A second issue is that many, if not most, potential advisors are not at those top universities. The best programs have larger staffs, more students, and more opportunities. These are all boons to graduate work, however if none of the programs have a potential advisor for your interests, then it may behoove you to cast a wider net. There are scores of excellent teachers, advisors, and scholars whose careers, for any number of reasons, bring them to schools that are not among the traditional academic factories. Slowly, the field is moving into a time when production counts for as much or more than the name. It is not yet, nor will it likely ever be a true meritocracy, but it is moving in that direction. Would I like the name to bolster my ego and look impressive on my wall? Yes, but the truth is that the name often has little bearing on the formal apprenticeship of graduate school.

Third, and perhaps most important, is that Classics and ancient history are very old fields. Livy, one of our great historians, wrote about events 700 years before his birth, which could easily be considered ancient even in his own day. Gibbon, Napoleon, Collingwood, and all of the founding fathers were at the very least amateur ancient historians, and some of the chairs of Classics at UK universities are themselves hundreds of years old. The field is old, and the only way to keep it relevant is to innovate and change, something best achieved by building new programs to see what can happen.
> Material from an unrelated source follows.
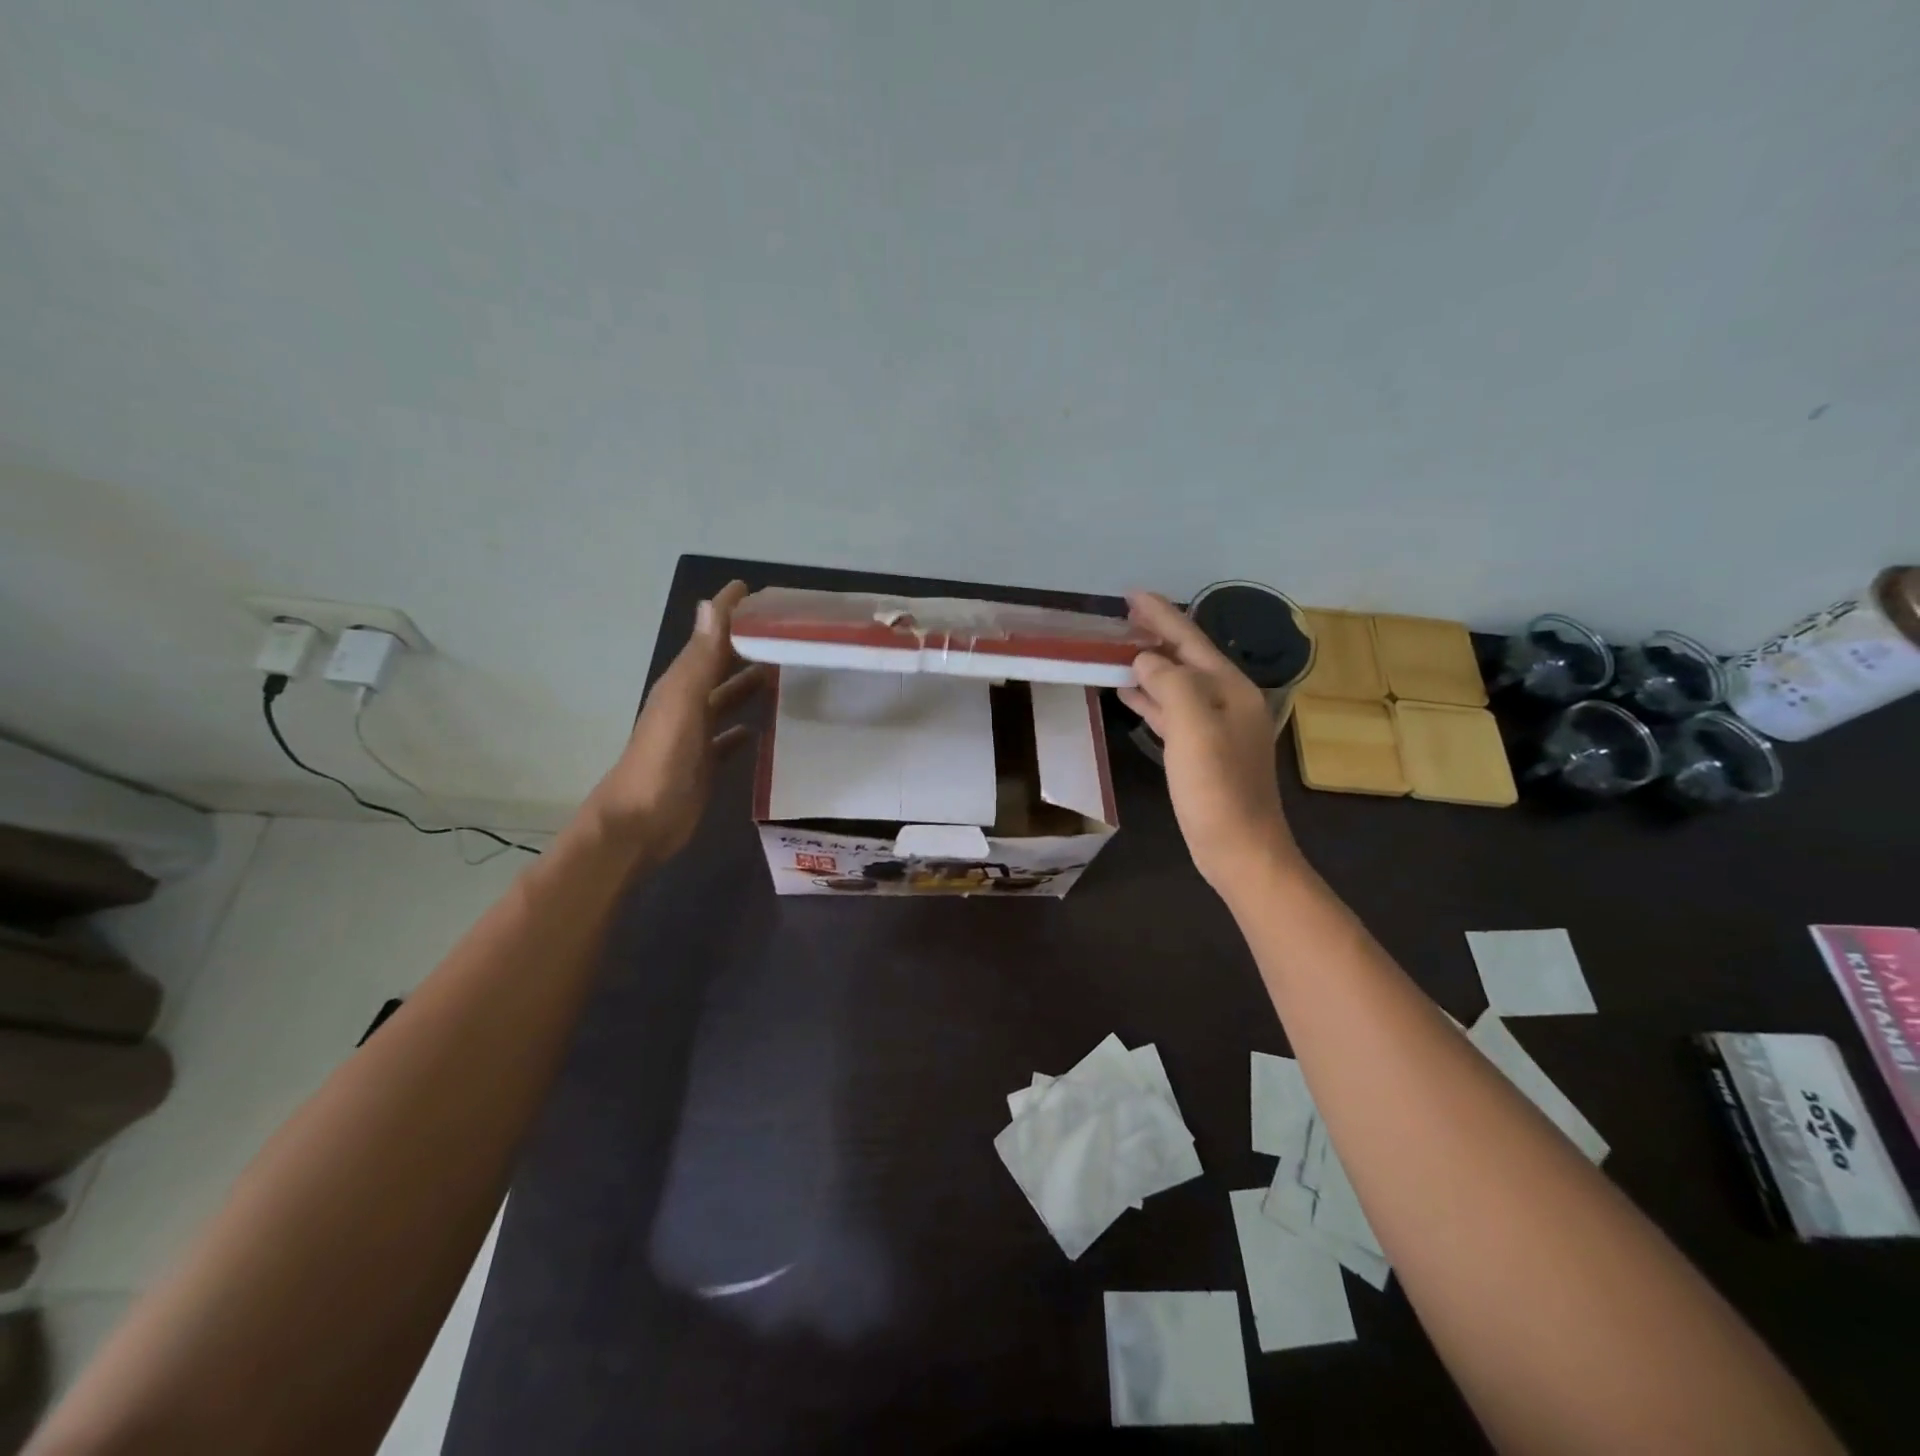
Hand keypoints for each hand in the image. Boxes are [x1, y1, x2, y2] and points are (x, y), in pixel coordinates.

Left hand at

Keeping just a few in their ivory tower will lead to stagnation. In no way am I claiming this is a novel stance–Who Killed Homer first came out in 1998, and there has seemingly always been a tension between tradition and innovation.

The point I have to emphasize is that the only time in which so-called elite universities hold a mystical status is when professors and students at the “lesser” universities accept the status quo. The top programs may remain elite and coveted, but they also work to remain at that level by actively recruiting top scholars and prospective scholars. Yet the position is not guaranteed or divinely mandated. In fact, competition for the services of scholars from a more diverse set of institutions, with a larger number of talented writers and thinkers involved in the process would be good for the field. Scholarship in its own right would advance, and at no point would elite programs be able to take their status for granted. Of course I want to study and teach at premier schools, but until such time as I am seen as Ivy League material, I want to do whatever I can do make the school I am at be the best it can be and, as much as it can be, I want that to be my fault.